When Scamp returned I thought I’d give her some space and too the camera and the Lensbaby out to get some photos of the flowering cherry that grows in the depths of St Mo’s woodland. I got a few shots of it and am beginning to come to terms with this strange contraption. It does produce some very arty effects, almost painterly. That’s what produced today’s PoD of the flowering cherry tree.

That was about it for today. My work on the light ball lit up tonight and is now off again. The little Ni Mh battery does a good job and gives two or three hours of light. I’m hoping there will be enough sun tomorrow to charge it up again. Apparently it’s going to get a lot colder in the next few days with a wind from the north and talk of that white fluffy stuff falling from the sky!

One more thing.  I made Pasta Carbonara tonight for dinner, with a difference.  Two kinds of cheese, Pecarino and Parmigiano-Reggiano and NO CREAM!  Instead I tried Val’s recipe with an extra egg yolk instead of cream and it did taste better.  Must try it again some time.

Tomorrow Scamp is out again. This time it’s coffee with Shona. I’ll hope for a morning of sunshine.

 

Coffee – 16 March 2022

Yesterday I got a box of coffee. This morning I was drinking it.

Unfortunately it was Costa coffee I was drinking, but the company made up for it. John, Val and I were the trio of Auld Guys today. We just sat and talked for an hour and a half, mainly about folk we knew and worked beside. We also heard about John’s trip to Keswick for Big Ross’s stag party. A relaxed hour and a half for me at least. Eventually we’d talked ourselves out and it was time to go.

I was heading over to Abronhill and Val accepted a lift with me. I think his leg were giving him problems today and he was happy to be driven home on a dull day. I dropped him at his house and headed back to the recycling centre. The reason I was going to Abronhill was to take a DVD player and a bag of other bits and pieces to the skips. For once the recycling centre was fairly quiet and everything got dumped without any problem.

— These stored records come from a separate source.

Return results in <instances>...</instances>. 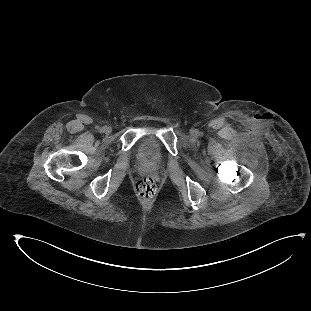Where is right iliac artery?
Wrapping results in <instances>:
<instances>
[{
  "label": "right iliac artery",
  "instance_id": "82829eb1",
  "mask_svg": "<svg viewBox=\"0 0 311 311\" xmlns=\"http://www.w3.org/2000/svg\"><path fill=\"white\" fill-rule=\"evenodd\" d=\"M106 130V128L105 127H102L101 129H100V132H104Z\"/></svg>",
  "mask_w": 311,
  "mask_h": 311
}]
</instances>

From there I drove up to Fannyside to see if the wee brown ladybird was still there. I though it might have been hibernating, but apparently not, because it was nowhere to be seen. I did find loads of lichen, Stag’s Horn and Cladonia and they kept me busy for a while. Switched to the 18mm wide angle and got some landscapes. Light wasn’t really very good. Quite flat and uninteresting, as were most of the photos. PoD went to a blob of moss with some fruiting bodies on top. Looked like a little green hill.

While I was driving home I got a notion to make Minestrone for dinner. I found the recipe in an old cook book and between us, Scamp and I worked out what we needed to augment the veg we had in the fridge. Then we walked down to the shops and bought just that and nothing that we didn’t need, not even a bottle of gin! We were very good today.

Spent a good hour or so while the soup was simmering away, trying to find a solution to a problem with the 18mm lens. There’s a blue cast at the edges of the frame and although I can fix it quite easily, it shouldn’t be there. After some research, I found out that it’s quite common to have a colour cast on ultra-wide lenses. It’s just something you have to put up with, but there is a fix and it’s built into Lightroom and it’s in the Library module. It’s called ‘Flat-Field Correction’. Google those words and you’ll find directions. Some preparation work needs to be done first before it will work.
Dear readers, that last paragraph was an aide mémoire for me in the future to remind me how to fix the problem of the blue cast.

Hoping to go to see Margie tomorrow and hear more of her madcap stories. I must take my concertina sketch book with me. Other than that, not a lot planned, although weather looks like it’s improving. Sub-zero tonight predicted.